# TAREFA
Prossiga com o texto sobre a queda da confiança na União Europeia a partir do ponto em que ele termina.

# TRECHO DO DOCUMENTO
+++

O que está queimando – ardendo e caindo em cinzas – é o próprio prestígio da União Europeia e do seu motor econômico, o euro, que tem este papel mesmo para as economias do continente que não o adotaram como moeda. Pesquisa recente, divulgada no The Guardian, mostra que a confiança no bloco econômico continental está afundando rapidamente no continente.

A pesquisa foi feita em seis países (Polônia, Itália, França, Alemanha, Reino Unido e Espanha) que representam 2/3 (350 milhões) da população total da União Europeia (500 milhões). Comparou ela dados sobre os percentuais da população que manifesta a falta de confiança, em 2007 e 2012. Os resultados foram estes:

 

País20072012
Polônia18%42% 
Itália28%53% 
França41% 56%
Alemanha36%59%
Reino Unido49%69%
Espanha23%72%
  

 

Dentre estes países o caso mais dramático é o da Espanha. Depois da desilusão com os socialistas, que aplicaram os princípios (que vem sendo agora chamados de “sádicos”) da austeridade, os espanhóis amargaram o pior com o governo conservador de Mariano Rajoy. O desemprego atingiu a marca de 27%. Isto levou a presidenta do FMI, Christine Lagarde, a também jogar sua bombinha na arca da austeridade, dizendo que a Espanha deveria ter “mais tempo” para fazer seus ajustes de redução de déficit.

+++

Registros armazenados:
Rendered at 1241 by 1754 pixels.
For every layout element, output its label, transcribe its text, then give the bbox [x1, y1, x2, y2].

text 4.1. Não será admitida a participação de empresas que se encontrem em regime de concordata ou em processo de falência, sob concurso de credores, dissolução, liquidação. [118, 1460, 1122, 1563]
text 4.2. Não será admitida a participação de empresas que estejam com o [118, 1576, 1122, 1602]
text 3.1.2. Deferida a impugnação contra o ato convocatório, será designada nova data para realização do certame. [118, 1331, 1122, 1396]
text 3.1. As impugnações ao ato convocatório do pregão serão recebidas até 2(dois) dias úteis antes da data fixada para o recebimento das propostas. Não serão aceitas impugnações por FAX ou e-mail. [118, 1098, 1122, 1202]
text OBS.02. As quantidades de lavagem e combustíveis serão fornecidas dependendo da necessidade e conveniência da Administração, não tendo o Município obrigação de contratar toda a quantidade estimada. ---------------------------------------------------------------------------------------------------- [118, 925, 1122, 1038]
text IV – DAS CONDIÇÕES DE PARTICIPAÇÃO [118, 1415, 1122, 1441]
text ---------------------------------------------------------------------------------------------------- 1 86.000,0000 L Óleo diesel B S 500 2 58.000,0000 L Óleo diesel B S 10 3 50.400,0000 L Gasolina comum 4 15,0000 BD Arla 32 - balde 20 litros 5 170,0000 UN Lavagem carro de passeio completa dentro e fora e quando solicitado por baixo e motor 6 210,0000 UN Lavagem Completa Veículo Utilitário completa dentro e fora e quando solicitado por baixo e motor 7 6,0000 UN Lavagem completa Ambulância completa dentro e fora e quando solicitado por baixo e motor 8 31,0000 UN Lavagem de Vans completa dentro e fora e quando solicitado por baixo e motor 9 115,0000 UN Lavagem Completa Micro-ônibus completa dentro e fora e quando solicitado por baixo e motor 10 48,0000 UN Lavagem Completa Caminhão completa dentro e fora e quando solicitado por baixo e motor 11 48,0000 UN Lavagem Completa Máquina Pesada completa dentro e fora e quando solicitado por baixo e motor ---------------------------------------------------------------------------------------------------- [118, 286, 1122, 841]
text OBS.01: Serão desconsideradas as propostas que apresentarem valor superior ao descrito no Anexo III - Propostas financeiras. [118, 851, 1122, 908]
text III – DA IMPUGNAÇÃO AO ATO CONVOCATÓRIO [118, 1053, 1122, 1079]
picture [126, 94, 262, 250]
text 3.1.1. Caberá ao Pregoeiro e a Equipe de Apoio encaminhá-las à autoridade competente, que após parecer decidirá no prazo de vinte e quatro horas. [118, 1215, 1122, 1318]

+++

# RESULTADO DO EXERCÍCIO
Entretanto, Rajoy, depois de ter parte de seus cortes (em pensões e salários do funcionalismo público, além de em outros quesitos, como o seguro desemprego) vetados pelo Tribunal Constitucional da Espanha, voltou a anunciar mais cortes no orçamento, sobretudo em saúde e educação.

Na Itália – que agora tem novo primeiro-ministro indicado pelo presidente Giorgio Napolitano –, o “imorrível” Berlusconi volta a agitar o cenário político. O novo primeiro-ministro designado é Enrico Letta, de 46 anos, vice-líder do Partido Democrático (ex-PCI), que entrou no lugar do líder do Partido, Pier Luigi Bersani, que não conseguiu formar um governo de coalizão com o Movimento Cinco Estrelas, do ex-comediante Beppe Grillo.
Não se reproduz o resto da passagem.